Though Gavin Bryars’ 1972 The Sinking of the Titanic is itself widely known, its influence on subsequent works by other composers has yet to be duly recognized. One could argue that Bryars’ work gave rise to an entire subgenre’s worth of imitators who wrapped their elegiac ensemble ambiences in indistinct textural audio vérité and subaquatic gurgle.
The Bryars piece is audibly a forerunner of Those Who Walk Away, an “ever evolving working group of musical constructivists,” as its leader, Winnipeg composer Matthew Patton, describes it. Bryars’ influence is especially evident in this work’s palpable references to tragedy, and in its musical vocabulary.

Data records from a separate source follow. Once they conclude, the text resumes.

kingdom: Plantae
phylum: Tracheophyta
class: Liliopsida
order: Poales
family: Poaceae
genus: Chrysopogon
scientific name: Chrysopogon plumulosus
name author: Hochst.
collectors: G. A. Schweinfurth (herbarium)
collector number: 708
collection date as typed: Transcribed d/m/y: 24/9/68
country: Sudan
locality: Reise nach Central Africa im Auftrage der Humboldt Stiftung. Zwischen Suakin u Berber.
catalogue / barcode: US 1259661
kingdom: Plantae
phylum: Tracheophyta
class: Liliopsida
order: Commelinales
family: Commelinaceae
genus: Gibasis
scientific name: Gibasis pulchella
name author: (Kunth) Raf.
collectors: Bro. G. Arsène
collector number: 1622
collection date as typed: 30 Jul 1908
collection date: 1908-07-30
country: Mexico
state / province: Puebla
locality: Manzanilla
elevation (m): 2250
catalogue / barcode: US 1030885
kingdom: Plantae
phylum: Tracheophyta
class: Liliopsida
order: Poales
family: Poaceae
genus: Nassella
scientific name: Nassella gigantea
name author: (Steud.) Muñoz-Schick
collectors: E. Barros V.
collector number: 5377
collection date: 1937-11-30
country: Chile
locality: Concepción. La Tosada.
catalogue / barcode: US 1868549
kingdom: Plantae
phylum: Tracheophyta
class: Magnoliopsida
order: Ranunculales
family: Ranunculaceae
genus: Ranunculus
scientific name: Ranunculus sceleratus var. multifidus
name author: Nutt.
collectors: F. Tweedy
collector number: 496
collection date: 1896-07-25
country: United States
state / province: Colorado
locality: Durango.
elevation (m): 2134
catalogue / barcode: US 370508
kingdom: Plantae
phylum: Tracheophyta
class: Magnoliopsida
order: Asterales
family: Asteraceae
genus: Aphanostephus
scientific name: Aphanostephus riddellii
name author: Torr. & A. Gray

Where many have hijacked Sinking’s latent cinematic suggestions only to inflate them into full-blown schlock, Patton has kept his work obliquely emotive, operating on a scale that’s almost subliminal in comparison to its antecedent. His string and choral writing is wondrously unassertive: thin in tone, permeable in orchestration. Consequently, the various hymnal threads that surface throughout the album feel more like intersecting transparent spectres rather than a narrative voice steering the piece. In fact, although there’s much that hints at narrative, particularly the airplane cockpit recordings that intermittently push into the foreground, the work has almost no programmatic thrust at all. Instead, it wafts gently toward the ears, generously allowing listeners to parse the disparate elements on their own terms.
The less one is distracted by the web of associations that the piece readily summons, the better, for the album wields its own quiet and unique power.